General

The lowdown on falling sex ratio

Priyanka
Pulla
, The Hindu, March 04, 2018

What is
it? How did it come about? Why does it matter? What next?

A recent
report from the NITI Aayog said sex ratio at birth (SRB) nationwide had dropped
from 906 in 2012-2014 to 900 in 2013-2015. The SRB is the number of girls born
for every 1,000 boys. In all, 17 of 21 large Indian States saw a drop in the
SRB, with Gujarat performing the worst, declining 53 points. While the NITI
Aayog report used data up to 2013-15, newer data from India’s Sample
Registration System show the SRB fell even further in 2014-2016, from 900 to
898. While this is a highly disturbing trend, it isn’t new for India, which has
seen a consistent lowering of the SRB since the 1970s. In natural
circumstances, the SRB hovers around 952 girls for every 1,000 boys.
The
number of girls born is naturally lower than the number of boys, and
demographers speculate that this may be nature’s way of offsetting the higher
risk that men have of dying — male babies are biologically weaker than females,
and men have historically seen higher mortality rates owing to risk-taking
behaviour and participation in wars. This evens out the sex ratio of a
population as it grows older. But India is a special case. Its SRB is far lower
than 952 because of the preference for the male child.
This
means we are killing girl children in the womb. As on today, around 63 million
girls are estimated to be ‘missing’ in India because of such actions.
Till the
1970s, female infanticide was the preferred way of killing the girl child,
notes a review in the journal Genetics in Medicine . But in the Seventies, sex
selection technologies like amniocentesis came about, in which doctors can test
the amniotic fluid around a developing foetus for genetic abnormalities. But
people soon realised this method could be used to determine the child’s sex and
to abort it, if female. Other technologies, including the cheaper and less
invasive ultrasound, followed, allowing more people to use them. As a 2010
report from the Public Health Foundation of India (PHFI) puts it, these technologies
gave son preference “a tiny, sleek technological nudge”.
Families
who were killing baby girls till then made the shift to abortions. A thriving
market for sex selection sprung up with doctors openly advertising their
services. In 1994, the government took notice and introduced the Prenatal
Diagnostics Techniques Act which punishes healthcare professionals for telling
expectant parents the sex of a child with imprisonment and hefty fines. In
2003, when technologies that allowed gender-selection even before conception
became available, the act was amended to become the Prenatal Conception and
Prenatal Determination Act (PC-PNDT). By any token, this Act has been a
failure. In November 2016, a report from the Asian Centre for Human Rights
noted that between 1994 and 2014, 2,266 cases of infanticide were registered in
India, against 2,021 cases of abortion under the PC-PNDT, even though abortions
outnumber infanticides today. In all, 17 out of 29 States had either not
registered any case, or had zero convictions.

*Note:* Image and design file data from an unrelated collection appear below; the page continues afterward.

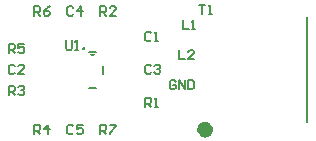
<source format=gto>
G04*
G04 #@! TF.GenerationSoftware,Altium Limited,Altium Designer,18.1.7 (191)*
G04*
G04 Layer_Color=65535*
%FSLAX24Y24*%
%MOIN*%
G70*
G01*
G75*
%ADD10C,0.0060*%
%ADD11C,0.0100*%
%ADD12C,0.0394*%
%ADD13C,0.0079*%
%ADD14C,0.0070*%
D10*
X5201Y2891D02*
G03*
X5299Y2891I49J109D01*
G01*
X5131Y3000D02*
X5369D01*
X5595Y2267D02*
Y2533D01*
X5131Y1800D02*
X5369D01*
D11*
X4960Y3100D02*
G03*
X4959Y3097I-10J0D01*
G01*
D12*
X9071Y400D02*
G03*
X9071Y400I-71J0D01*
G01*
D13*
X12400Y650D02*
Y4150D01*
D14*
X8030Y2000D02*
X7980Y2050D01*
X7880D01*
X7830Y2000D01*
Y1800D01*
X7880Y1750D01*
X7980D01*
X8030Y1800D01*
Y1900D01*
X7930D01*
X8130Y1750D02*
Y2050D01*
X8330Y1750D01*
Y2050D01*
X8430D02*
Y1750D01*
X8580D01*
X8630Y1800D01*
Y2000D01*
X8580Y2050D01*
X8430D01*
X8250Y4050D02*
Y3750D01*
X8450D01*
X8550D02*
X8650D01*
X8600D01*
Y4050D01*
X8550Y4000D01*
X8145Y3050D02*
Y2750D01*
X8345D01*
X8645D02*
X8445D01*
X8645Y2950D01*
Y3000D01*
X8595Y3050D01*
X8495D01*
X8445Y3000D01*
X8800Y4565D02*
X9010D01*
X8905D01*
Y4250D01*
X9115D02*
X9220D01*
X9167D01*
Y4565D01*
X9115Y4512D01*
X4360Y3374D02*
Y3112D01*
X4412Y3060D01*
X4517D01*
X4570Y3112D01*
Y3374D01*
X4674Y3060D02*
X4779D01*
X4727D01*
Y3374D01*
X4674Y3322D01*
X5500Y250D02*
Y565D01*
X5657D01*
X5710Y512D01*
Y407D01*
X5657Y355D01*
X5500D01*
X5605D02*
X5710Y250D01*
X5815Y565D02*
X6025D01*
Y512D01*
X5815Y302D01*
Y250D01*
X3300Y4200D02*
Y4515D01*
X3457D01*
X3510Y4462D01*
Y4357D01*
X3457Y4305D01*
X3300D01*
X3405D02*
X3510Y4200D01*
X3825Y4515D02*
X3720Y4462D01*
X3615Y4357D01*
Y4252D01*
X3667Y4200D01*
X3772D01*
X3825Y4252D01*
Y4305D01*
X3772Y4357D01*
X3615D01*
X2450Y2950D02*
Y3265D01*
X2607D01*
X2660Y3212D01*
Y3107D01*
X2607Y3055D01*
X2450D01*
X2555D02*
X2660Y2950D01*
X2975Y3265D02*
X2765D01*
Y3107D01*
X2870Y3160D01*
X2922D01*
X2975Y3107D01*
Y3002D01*
X2922Y2950D01*
X2817D01*
X2765Y3002D01*
X3300Y250D02*
Y565D01*
X3457D01*
X3510Y512D01*
Y407D01*
X3457Y355D01*
X3300D01*
X3405D02*
X3510Y250D01*
X3772D02*
Y565D01*
X3615Y407D01*
X3825D01*
X2450Y1550D02*
Y1865D01*
X2607D01*
X2660Y1812D01*
Y1707D01*
X2607Y1655D01*
X2450D01*
X2555D02*
X2660Y1550D01*
X2765Y1812D02*
X2817Y1865D01*
X2922D01*
X2975Y1812D01*
Y1760D01*
X2922Y1707D01*
X2870D01*
X2922D01*
X2975Y1655D01*
Y1602D01*
X2922Y1550D01*
X2817D01*
X2765Y1602D01*
X5500Y4200D02*
Y4515D01*
X5657D01*
X5710Y4462D01*
Y4357D01*
X5657Y4305D01*
X5500D01*
X5605D02*
X5710Y4200D01*
X6025D02*
X5815D01*
X6025Y4410D01*
Y4462D01*
X5972Y4515D01*
X5867D01*
X5815Y4462D01*
X7000Y1150D02*
Y1465D01*
X7157D01*
X7210Y1412D01*
Y1307D01*
X7157Y1255D01*
X7000D01*
X7105D02*
X7210Y1150D01*
X7315D02*
X7420D01*
X7367D01*
Y1465D01*
X7315Y1412D01*
X4610Y512D02*
X4557Y565D01*
X4452D01*
X4400Y512D01*
Y302D01*
X4452Y250D01*
X4557D01*
X4610Y302D01*
X4925Y565D02*
X4715D01*
Y407D01*
X4820Y460D01*
X4872D01*
X4925Y407D01*
Y302D01*
X4872Y250D01*
X4767D01*
X4715Y302D01*
X4610Y4462D02*
X4557Y4515D01*
X4452D01*
X4400Y4462D01*
Y4252D01*
X4452Y4200D01*
X4557D01*
X4610Y4252D01*
X4872Y4200D02*
Y4515D01*
X4715Y4357D01*
X4925D01*
X7200Y2517D02*
X7150Y2567D01*
X7050D01*
X7000Y2517D01*
Y2317D01*
X7050Y2267D01*
X7150D01*
X7200Y2317D01*
X7300Y2517D02*
X7350Y2567D01*
X7450D01*
X7500Y2517D01*
Y2467D01*
X7450Y2417D01*
X7400D01*
X7450D01*
X7500Y2367D01*
Y2317D01*
X7450Y2267D01*
X7350D01*
X7300Y2317D01*
X2660Y2512D02*
X2607Y2565D01*
X2502D01*
X2450Y2512D01*
Y2302D01*
X2502Y2250D01*
X2607D01*
X2660Y2302D01*
X2975Y2250D02*
X2765D01*
X2975Y2460D01*
Y2512D01*
X2922Y2565D01*
X2817D01*
X2765Y2512D01*
X7210Y3612D02*
X7157Y3665D01*
X7052D01*
X7000Y3612D01*
Y3402D01*
X7052Y3350D01*
X7157D01*
X7210Y3402D01*
X7315Y3350D02*
X7420D01*
X7367D01*
Y3665D01*
X7315Y3612D01*
M02*

</source>
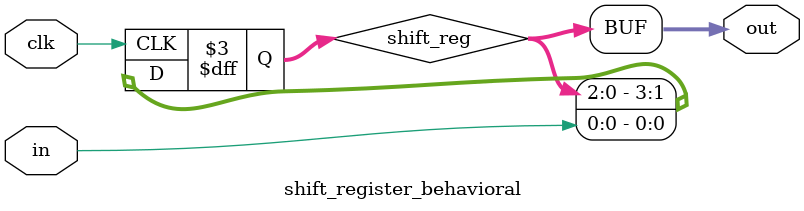
<source format=v>
module shift_register_behavioral (
    input in,
    input clk,
    output [3:0] out
);
    reg [3:0] shift_reg;

    always @(posedge clk) begin
        shift_reg = shift_reg << 1;
        shift_reg[0]= in;        	
    end
    
    assign out = shift_reg; // TODO
endmodule

</source>
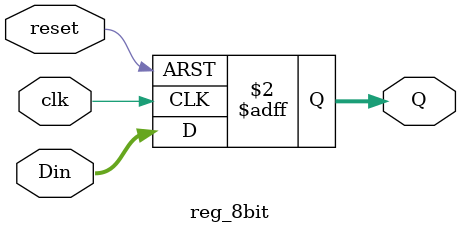
<source format=v>
module reg_8bit(
    input clk,
    input reset,
    input [7:0] Din,
    output reg [7:0] Q
    );
    
    always @ (posedge clk, posedge reset)
        if (reset)
            Q <= 8'h00;
        else
            Q <= Din;
   
endmodule

</source>
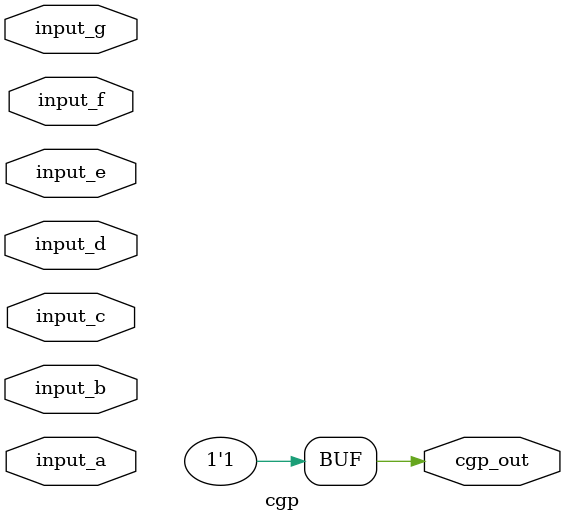
<source format=v>
module cgp(input [1:0] input_a, input [1:0] input_b, input [1:0] input_c, input [1:0] input_d, input [1:0] input_e, input [1:0] input_f, input [1:0] input_g, output [0:0] cgp_out);
  wire cgp_core_017;
  wire cgp_core_018;
  wire cgp_core_019;
  wire cgp_core_020;
  wire cgp_core_021;
  wire cgp_core_024;
  wire cgp_core_026;
  wire cgp_core_027_not;
  wire cgp_core_028_not;
  wire cgp_core_029;
  wire cgp_core_039_not;
  wire cgp_core_041_not;
  wire cgp_core_042;
  wire cgp_core_043;
  wire cgp_core_046;
  wire cgp_core_047;
  wire cgp_core_049_not;
  wire cgp_core_050;
  wire cgp_core_051;
  wire cgp_core_052;
  wire cgp_core_053;
  wire cgp_core_054;
  wire cgp_core_055;
  wire cgp_core_058;
  wire cgp_core_059;
  wire cgp_core_060;
  wire cgp_core_061;
  wire cgp_core_063;
  wire cgp_core_064_not;
  wire cgp_core_066;
  wire cgp_core_068;
  wire cgp_core_069;
  wire cgp_core_070;
  wire cgp_core_071;
  wire cgp_core_072;
  wire cgp_core_073;
  wire cgp_core_074;
  wire cgp_core_075;
  wire cgp_core_077;
  wire cgp_core_078;
  wire cgp_core_079;

  assign cgp_core_017 = input_a[0] ^ input_e[0];
  assign cgp_core_018 = input_b[0] ^ input_d[1];
  assign cgp_core_019 = input_c[1] ^ input_e[0];
  assign cgp_core_020 = ~(input_e[1] & cgp_core_017);
  assign cgp_core_021 = cgp_core_018 ^ input_c[1];
  assign cgp_core_024 = ~(input_b[0] & input_g[0]);
  assign cgp_core_026 = input_e[1] | input_g[1];
  assign cgp_core_027_not = ~cgp_core_024;
  assign cgp_core_028_not = ~cgp_core_024;
  assign cgp_core_029 = input_d[0] ^ cgp_core_028_not;
  assign cgp_core_039_not = ~input_f[1];
  assign cgp_core_041_not = ~input_g[1];
  assign cgp_core_042 = input_b[0] ^ input_f[0];
  assign cgp_core_043 = input_b[0] & input_e[0];
  assign cgp_core_046 = ~(input_a[1] | input_g[0]);
  assign cgp_core_047 = input_c[1] & input_f[0];
  assign cgp_core_049_not = ~cgp_core_042;
  assign cgp_core_050 = input_a[0] & input_g[0];
  assign cgp_core_051 = ~(input_d[0] | input_g[1]);
  assign cgp_core_052 = input_d[0] & input_c[0];
  assign cgp_core_053 = ~(input_b[1] & cgp_core_050);
  assign cgp_core_054 = cgp_core_051 & cgp_core_050;
  assign cgp_core_055 = cgp_core_052 & input_b[0];
  assign cgp_core_058 = ~input_a[1];
  assign cgp_core_059 = ~(cgp_core_041_not & cgp_core_058);
  assign cgp_core_060 = ~(input_d[0] & input_c[1]);
  assign cgp_core_061 = ~input_d[1];
  assign cgp_core_063 = input_c[0] & input_g[1];
  assign cgp_core_064_not = ~input_f[1];
  assign cgp_core_066 = ~input_g[0];
  assign cgp_core_068 = input_a[1] & input_c[0];
  assign cgp_core_069 = ~(input_a[1] ^ input_c[1]);
  assign cgp_core_070 = input_c[1] & input_a[0];
  assign cgp_core_071 = cgp_core_049_not ^ cgp_core_049_not;
  assign cgp_core_072 = input_d[0] & cgp_core_071;
  assign cgp_core_073 = cgp_core_072 | input_f[0];
  assign cgp_core_074 = input_g[1] | input_a[1];
  assign cgp_core_075 = cgp_core_074 & cgp_core_070;
  assign cgp_core_077 = cgp_core_059 | input_f[0];
  assign cgp_core_078 = ~(cgp_core_063 & input_b[0]);
  assign cgp_core_079 = input_e[0] | input_c[1];

  assign cgp_out[0] = 1'b1;
endmodule
</source>
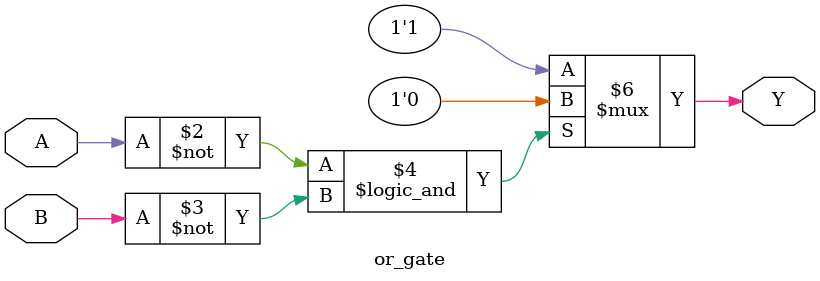
<source format=v>
module or_gate(output reg Y, input A, input B);
always @(A or B) begin
	if(A==0 && B==0)
		Y=0;
	else
		Y=1;
end
endmodule

</source>
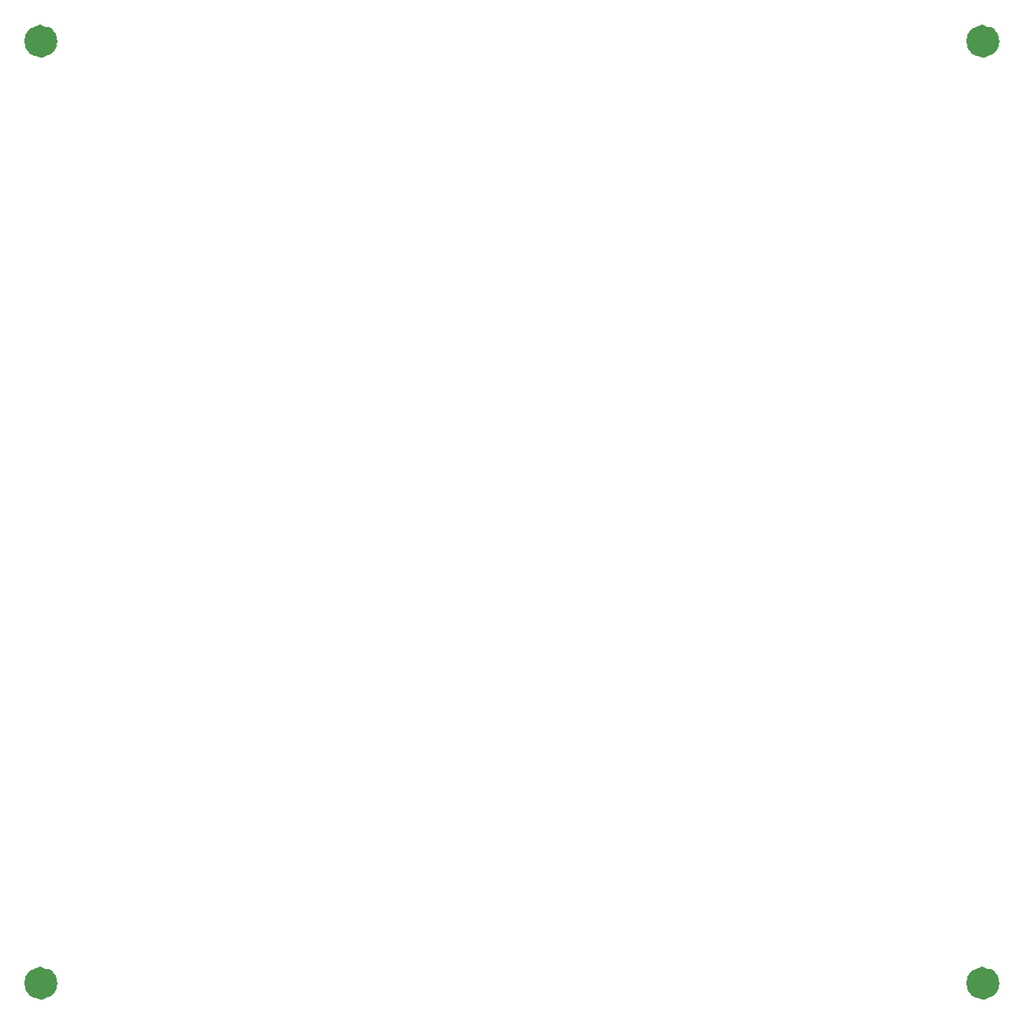
<source format=gbr>
%TF.GenerationSoftware,KiCad,Pcbnew,(6.0.5)*%
%TF.CreationDate,2022-08-30T13:23:16+01:00*%
%TF.ProjectId,STM32F405RGT6,53544d33-3246-4343-9035-524754362e6b,V22.08.0.1*%
%TF.SameCoordinates,PX544f408PY51135f0*%
%TF.FileFunction,Paste,Bot*%
%TF.FilePolarity,Positive*%
%FSLAX46Y46*%
G04 Gerber Fmt 4.6, Leading zero omitted, Abs format (unit mm)*
G04 Created by KiCad (PCBNEW (6.0.5)) date 2022-08-30 13:23:16*
%MOMM*%
%LPD*%
G01*
G04 APERTURE LIST*
%ADD10C,1.600500*%
G04 APERTURE END LIST*
D10*
X46520250Y-45466000D02*
G75*
G03*
X46520250Y-45466000I-800250J0D01*
G01*
X-44919750Y-45466000D02*
G75*
G03*
X-44919750Y-45466000I-800250J0D01*
G01*
X46520250Y45974000D02*
G75*
G03*
X46520250Y45974000I-800250J0D01*
G01*
X-44919750Y45974000D02*
G75*
G03*
X-44919750Y45974000I-800250J0D01*
G01*
M02*

</source>
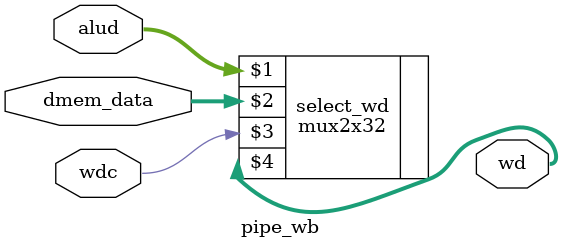
<source format=v>
`timescale 1ns / 1ps
module pipe_wb(
		input [31:0] dmem_data,
		input [31:0] alud,
		input wdc,
		output [31:0] wd
    );

mux2x32 select_wd(alud, dmem_data, wdc, wd);
endmodule

</source>
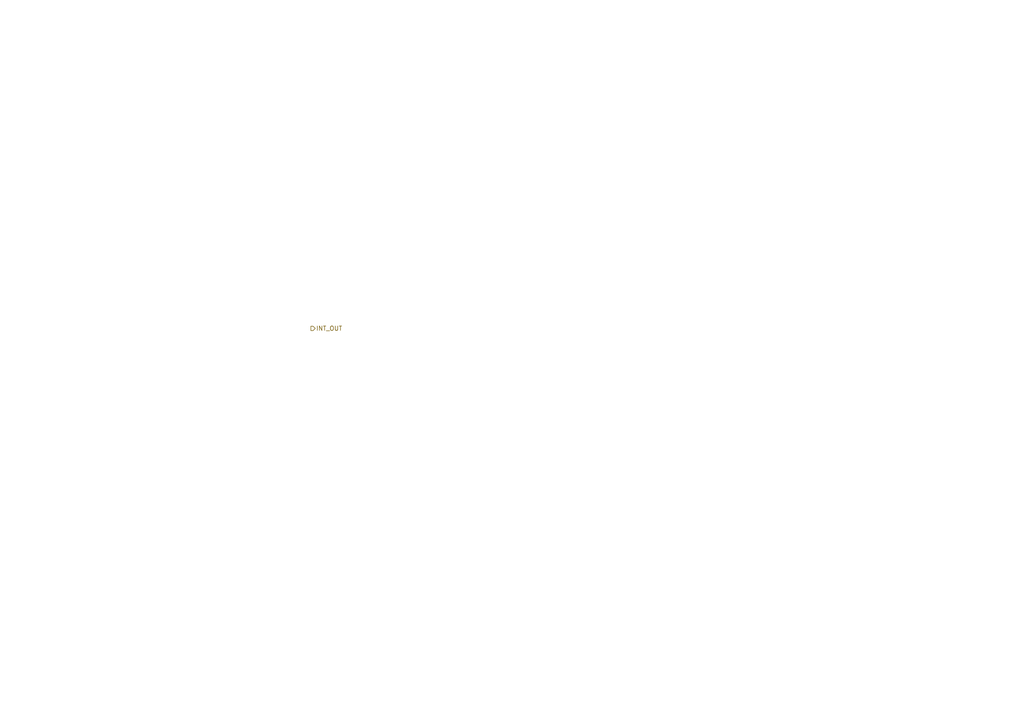
<source format=kicad_sch>
(kicad_sch
	(version 20231120)
	(generator "eeschema")
	(generator_version "8.0")
	(uuid "3e83e660-bcdc-4542-93b3-9fc9f55e04ad")
	(paper "A4")
	(lib_symbols)
	(hierarchical_label "INT_OUT"
		(shape output)
		(at 90.17 95.25 0)
		(fields_autoplaced yes)
		(effects
			(font
				(size 1.27 1.27)
			)
			(justify left)
		)
		(uuid "f85c6a69-d35e-4f20-b92a-f21e95297585")
	)
)
</source>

The PHFI report in 2010 found
major gaps in the training of personnel implementing PC-PNDT. Poor training
meant that they were unable to prepare strong cases against violators to secure
convictions.
Low SRBs
starting from the Seventies have led to large numbers of “surplus men” today in
countries like India and China. There are concerns that skewed sex ratios lead
to more violence against both men and women, as well as human-trafficking. In
India, some villages in Haryana and Punjab have such poor sex ratios that men
“import” brides from other States. This is often accompanied by the
exploitation of these brides.
India
must implement the PC-PNDT more stringently, but must also dedicate more
resources to fighting the preference for boys. Last week, the Drugs Technical
Advisory Board decided that ultrasound machines should be included in the Drugs
and Cosmetics Act, so that their import is regulated.